Transcribed page contents:
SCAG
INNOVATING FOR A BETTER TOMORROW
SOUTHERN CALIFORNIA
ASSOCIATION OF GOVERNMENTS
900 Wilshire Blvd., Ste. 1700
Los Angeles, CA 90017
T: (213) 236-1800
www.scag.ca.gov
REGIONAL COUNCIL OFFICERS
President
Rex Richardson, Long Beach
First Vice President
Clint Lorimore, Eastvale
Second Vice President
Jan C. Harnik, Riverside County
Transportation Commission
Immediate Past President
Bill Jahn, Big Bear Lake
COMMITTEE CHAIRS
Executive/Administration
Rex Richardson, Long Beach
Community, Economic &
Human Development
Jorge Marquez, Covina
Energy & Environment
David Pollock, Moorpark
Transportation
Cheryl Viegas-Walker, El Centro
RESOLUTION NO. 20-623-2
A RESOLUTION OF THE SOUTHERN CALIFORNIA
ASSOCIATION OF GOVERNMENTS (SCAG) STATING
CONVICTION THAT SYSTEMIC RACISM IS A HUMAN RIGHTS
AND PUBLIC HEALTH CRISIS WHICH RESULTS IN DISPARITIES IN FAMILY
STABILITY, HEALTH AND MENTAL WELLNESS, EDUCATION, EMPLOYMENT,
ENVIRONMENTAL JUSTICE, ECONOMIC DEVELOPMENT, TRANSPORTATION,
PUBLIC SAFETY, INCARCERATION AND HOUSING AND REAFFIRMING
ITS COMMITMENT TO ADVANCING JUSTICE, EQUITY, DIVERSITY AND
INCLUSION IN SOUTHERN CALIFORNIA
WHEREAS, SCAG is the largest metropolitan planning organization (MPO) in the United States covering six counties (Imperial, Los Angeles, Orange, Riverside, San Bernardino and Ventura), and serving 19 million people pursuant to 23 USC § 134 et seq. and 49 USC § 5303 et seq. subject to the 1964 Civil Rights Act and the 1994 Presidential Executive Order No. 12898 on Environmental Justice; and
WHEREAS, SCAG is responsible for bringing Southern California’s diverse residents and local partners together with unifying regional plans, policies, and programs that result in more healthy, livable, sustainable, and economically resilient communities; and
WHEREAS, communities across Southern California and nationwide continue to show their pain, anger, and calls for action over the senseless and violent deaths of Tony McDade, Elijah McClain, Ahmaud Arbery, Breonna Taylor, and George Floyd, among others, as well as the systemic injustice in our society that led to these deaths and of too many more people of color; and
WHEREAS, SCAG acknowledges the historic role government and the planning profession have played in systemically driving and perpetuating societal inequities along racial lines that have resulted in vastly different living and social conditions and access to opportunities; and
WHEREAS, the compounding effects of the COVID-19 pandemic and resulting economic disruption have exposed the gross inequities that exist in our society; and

= What to produce =
Your task is to restate, word for word, only those lines above that fall between the line holding "Executive/Administration" and the line holding "INCLUSION IN SOUTHERN CALIFORNIA", inclusive.

= Written answer =
Executive/Administration
Rex Richardson, Long Beach
Community, Economic &
Human Development
Jorge Marquez, Covina
Energy & Environment
David Pollock, Moorpark
Transportation
Cheryl Viegas-Walker, El Centro
RESOLUTION NO. 20-623-2
A RESOLUTION OF THE SOUTHERN CALIFORNIA
ASSOCIATION OF GOVERNMENTS (SCAG) STATING
CONVICTION THAT SYSTEMIC RACISM IS A HUMAN RIGHTS
AND PUBLIC HEALTH CRISIS WHICH RESULTS IN DISPARITIES IN FAMILY
STABILITY, HEALTH AND MENTAL WELLNESS, EDUCATION, EMPLOYMENT,
ENVIRONMENTAL JUSTICE, ECONOMIC DEVELOPMENT, TRANSPORTATION,
PUBLIC SAFETY, INCARCERATION AND HOUSING AND REAFFIRMING
ITS COMMITMENT TO ADVANCING JUSTICE, EQUITY, DIVERSITY AND
INCLUSION IN SOUTHERN CALIFORNIA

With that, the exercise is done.